The Return of Homecoming

As the activities shut down by Covid-19 last year begin to make a return, the annual homecoming dance and football game at Woodbridge returns, this time with changes


Ruby Yang

Sophomores Rose Roh and Sophia Thayer-Pham teach the class of 2024 their homecoming halftime show skit.

As Warriors begin to see a light at the end of a long and dark tunnel that was Covid-19, the activities shut down by the pandemic last year begin to make a return. The annual homecoming dance and football game at Woodbridge High are officially back, this time with changes. 

Football Game

Woodbridge High welcomed back one of its longest running traditions, the homecoming football game and dance, after Covid-19 limitations stopped the events last year. Bright lights and vibrant signs filled up University High’s football stadium on the October Friday night as stampedes of Woodbridge High students, dressed in their class colors: seniors in blue, juniors in green, sophomores in black and freshman in white, poured into the bleachers of University High. 

“The student body is super supportive of football and it’s amazing. The culture we have built around the football program is great,” senior and varsity football player Sajun Napolly said.

 And this enthusiastic culture Napolly expresses is evident at the games, as screaming students risk the loss of their voices and energy to cheer on their team and show school spirit, bodies smothered in colored paint and glitter, with game faces on.

“The homecoming game [compared to others] is definitely a lot more hyped up. There’s a lot of pressure for us as athletes to win because we are representing the school,” Napolly said.

Junior and varsity football player Daniel Goodrich agrees.

“There is a lot more attention around the homecoming game compared to a normal game and more pressure to win,” Goodrich said. 

Although the Warriors took a loss against Northwood with a score of 13-35, ultimately the energy and uplifting comments from the student body made the night feel like a win. 

“The feeling is unlike anything else. When they are cheering your name or number, it’s the best feeling on earth,” Napolly said. 

Homecoming Skit and Crowning Ceremony

The seniors take Woodbridge through the tropics with their homecoming skit. (Ruby Yang)

At halftime, groups of all classes gathered in the middle of the football field to perform their homecoming skits. Each class followed their set theme: freshman’s snow, sophomore’s space, junior’s safari, and senior’s tropical.  Students gave it their all on the field dancing and singing in preparation for the homecoming dance to come. Senior class president and homecoming court nominee David Han shares why he believes homecoming skits are such an important tradition. 

“It brings the Woodbridge community together specifically through the homecoming skit. This allows for students in the same class to feel connected through learning a collaborative dance together,” Han said.

The halftime show continued over as the dazzling red carpet was laid out in the middle of the football field in preparation for the crowning of Homecoming king and queen. Seniors Sam Brown and Kimberly Nguyen took the crowns home. 

“Words cannot convey how grateful and honored I felt to be nominated for homecoming court and elected as the homecoming king. It provided me with the opportunity to represent all of the student leaders on campus who devote their time to both their academics and extracurricular activities,” Brown said.

Homecoming Dance

The homecoming dance was filled with fun activities, including a free ice cream truck. (Ruby Yang)

Although the excitement from Friday’s game began to loosen up, the weekend’s fun was far from over. As the sun set on Woodbridge High Saturday, Oct. 23,  Laser lights and deafening party music flooded the once empty campus, as eager students entered in excitement for the annual homecoming dance. 

“The dance is a way for students to all have fun, which also improves the overall campus life,” said Han.
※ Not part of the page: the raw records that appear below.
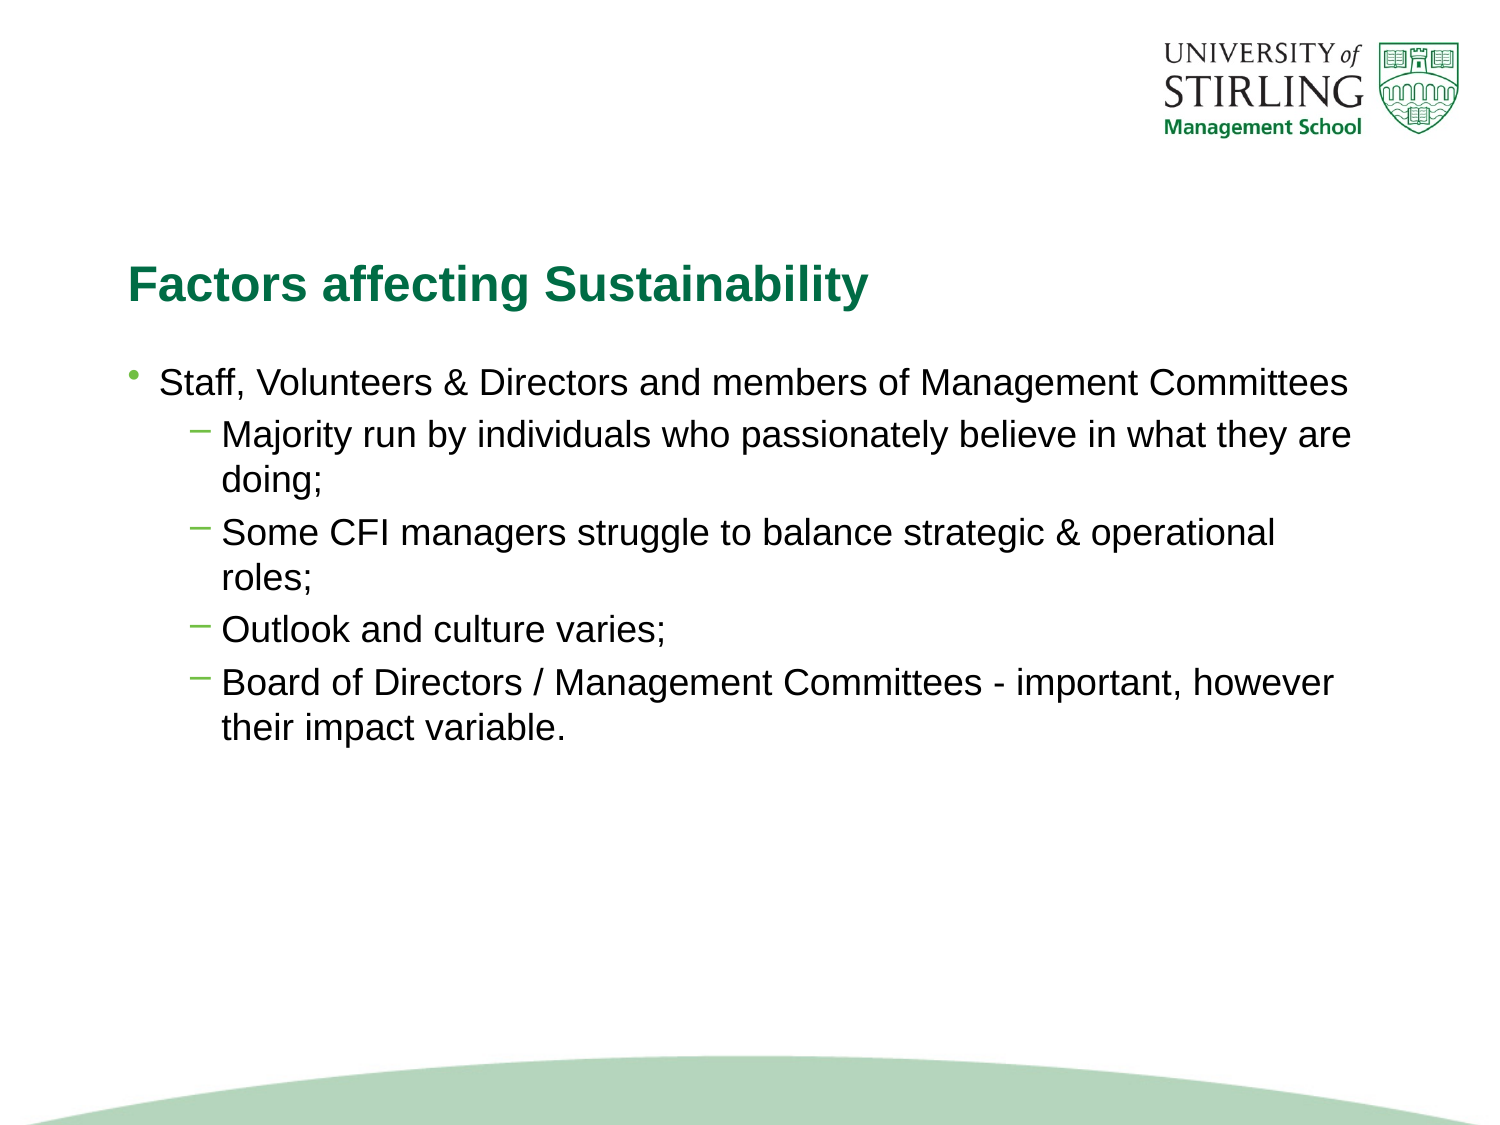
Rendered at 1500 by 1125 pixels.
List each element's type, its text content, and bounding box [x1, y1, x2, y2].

title Factors affecting Sustainability [112, 237, 1388, 325]
list Staff, Volunteers & Directors and members of Management Committees Majority run by individuals who passionately believe in what they are doing; Some CFI managers struggle to balance strategic & operational roles; Outlook and culture varies; Board of Directors / Management Committees - important, however their impact variable. [112, 350, 1388, 1013]
picture [1163, 42, 1459, 139]
picture [0, 1010, 1500, 1125]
And Brown agrees, saying the student body’s involvement was much more evident this year.

“As it was everyone’s first big event since coming back from quarantine, there was definitely more involvement with the amount of people showing up,” Brown said. 

Some students felt disappointed last year when it was announced that events throughout the year had to be cancelled due to the pandemic. However, Han shares how he thinks the limitations on gatherings last year adds to the anticipation events this year, by adding excitement.
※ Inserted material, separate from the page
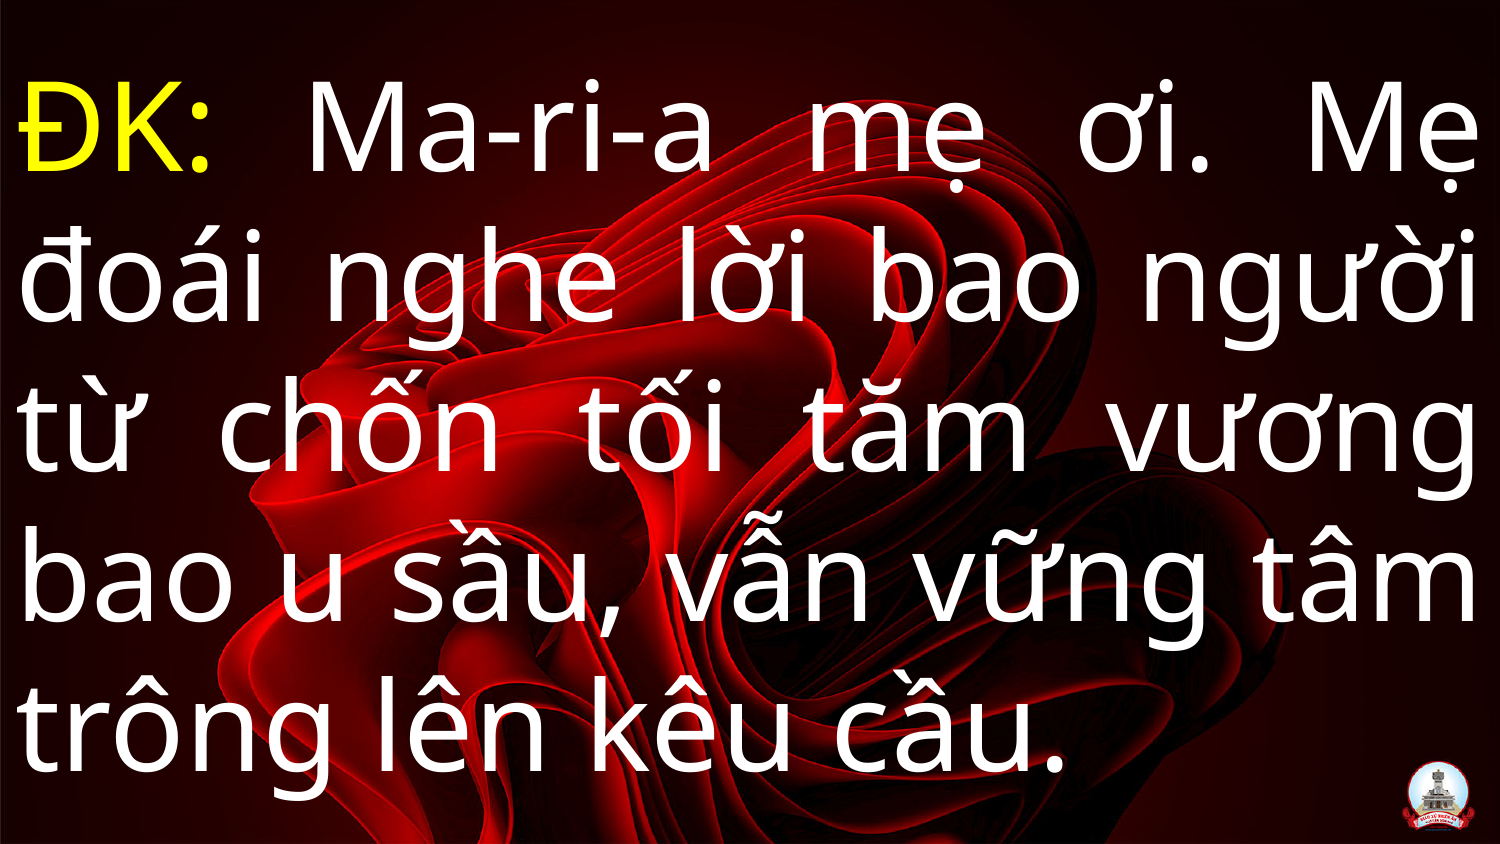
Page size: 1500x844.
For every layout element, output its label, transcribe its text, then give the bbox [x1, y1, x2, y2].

title ĐK: Ma-ri-a mẹ ơi. Mẹ đoái nghe lời bao người từ chốn tối tăm vương bao u sầu, vẫn vững tâm trông lên kêu cầu. [0, 0, 1500, 844]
“The dance creates an atmosphere of excitement for the students, which had many people hyped especially this year because of the lack of dances last year,” Han says. 

As the long period of isolation due to Covid-19 begins to come to a close, events like homecoming which once seemed unattainable are making their long awaited return. 

“Despite homecoming week being very different this year due to Covid, I think we did a great job matching the energy we had in prior years and bringing in new ideas,” Brown said.